Over the last decade, stem cell biology has undergone a revolution in technological advances that will collectively have major and long-lasting impact on regenerative medicine. These include the ability to generate pluripotent stem cells from adult bodycells and to grow mini-organs from these or from adult stem cells in defined culture conditions. Both approaches provide ways to derive functional cells of human tissue that could be used for transplantation and tissue repair. Laboratories worldwide now produce cardiomyocytes, blood cells, insulin-producing B-cells, liver, and even brain cells entirely routinely. A major advantage of these approaches is that they enable the use of a patient’s own body material to grow new cells and tissues, thereby preventing life-long treatment with drugs to avoid rejection. The future of stem cell biology and regenerative medicine looks extremely bright. At the same time, however, we have witnessed a number of incidents of dubious or even fraudulent clinical interventions based on stem cells. The promise of stem cells and regenerative medicine to benefit patients is huge but has led to opportunistic and disproportionate incentives to push results from basic science into the clinic.

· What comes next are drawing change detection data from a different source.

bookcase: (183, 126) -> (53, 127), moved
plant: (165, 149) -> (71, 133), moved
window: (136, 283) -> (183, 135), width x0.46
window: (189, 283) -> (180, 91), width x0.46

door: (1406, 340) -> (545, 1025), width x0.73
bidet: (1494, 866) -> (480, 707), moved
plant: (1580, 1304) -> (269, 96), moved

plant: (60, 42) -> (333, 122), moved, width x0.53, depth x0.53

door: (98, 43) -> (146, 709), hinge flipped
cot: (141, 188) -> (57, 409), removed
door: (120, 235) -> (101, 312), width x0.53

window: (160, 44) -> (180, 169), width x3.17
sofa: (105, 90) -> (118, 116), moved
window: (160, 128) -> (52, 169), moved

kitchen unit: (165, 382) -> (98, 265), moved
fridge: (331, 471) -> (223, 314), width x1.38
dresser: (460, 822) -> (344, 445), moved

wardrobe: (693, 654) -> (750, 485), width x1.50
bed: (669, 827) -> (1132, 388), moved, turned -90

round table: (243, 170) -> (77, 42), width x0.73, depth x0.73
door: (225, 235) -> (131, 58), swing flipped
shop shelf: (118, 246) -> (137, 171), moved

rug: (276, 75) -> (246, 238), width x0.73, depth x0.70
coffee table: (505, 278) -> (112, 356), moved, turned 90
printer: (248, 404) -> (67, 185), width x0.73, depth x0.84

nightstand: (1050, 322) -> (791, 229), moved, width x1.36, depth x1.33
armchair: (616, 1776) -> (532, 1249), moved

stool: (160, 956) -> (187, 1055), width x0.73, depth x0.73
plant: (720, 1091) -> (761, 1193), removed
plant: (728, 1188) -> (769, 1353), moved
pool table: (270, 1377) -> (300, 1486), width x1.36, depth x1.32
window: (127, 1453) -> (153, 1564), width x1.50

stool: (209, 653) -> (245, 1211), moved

It is our firm conviction that acquiring knowledge and developing technologies to use stem cells for clinical application is best carried out in networks or virtual institutes in which scientists from multiple disciplines collaborate, critically assess each others’ results and create synergy by bringing together knowledge and expertise from different subdisciplines. We have participated for many years in multiple of these networks that were funded by the European Commission or by the Dutch Government, including EuroStemCell and EuroSystems (http://www.eurostemcell.org), and the Netherlands Institute for Regenerative Medicine (http://www.nirmresearch.nl). In these networks, the best scientists in the various subdisciplines of regenerative medicine were united, training a new generation of young researchers and medical doctors, and organizing courses and summer schools to ensure interaction, communication of the newest developments, and providing education in specific skills, like managing intellectual property and entrepreneurship. In addition, they organized public outreach activities. In spite of positive evaluation by external advisory boards, these networks are essentially one-time events, with no options for (competitive) renewals. Thus, under the current regulations, collaborative networks inevitably come to an end, no matter how successful they have been.

The European Union (EU) and Dutch government have prioritized regenerative medicine as an area of key strategic relevance, but networks of stem cell biologists can only apply in response to requests for applications, or ‘calls’. These call texts are often very specific and limited in scope, and how they are defined is less than transparent for most researchers. In the current EU research program, Horizon 2020, stem cell calls are all worded to expedite clinical use. While no one in the field denies the wide clinical potential of stem cells, a single focus on clinical use without a fundamental research base is bound to disappoint public, patients, and politicians alike.

The Dutch government has embarked on a process to solicit and then shortlist research questions originating from the public, leading to the “Dutch National Research Agenda” (http://www.wetenschapsagenda.nl/?lang=en). Regenerative Medicine is now confirmed as a publicly approved topic of national interest. What is needed is a transparent funding scheme that will promote the combination of insights from stem cell biologists, scientists working on applied regenerative medicine, specialists in materials science and others to develop a pipeline that will bring new fundamental insights into the clinic in a sustainable way. The long-term establishment of multi-disciplinary networks is the only sound way to achieve this.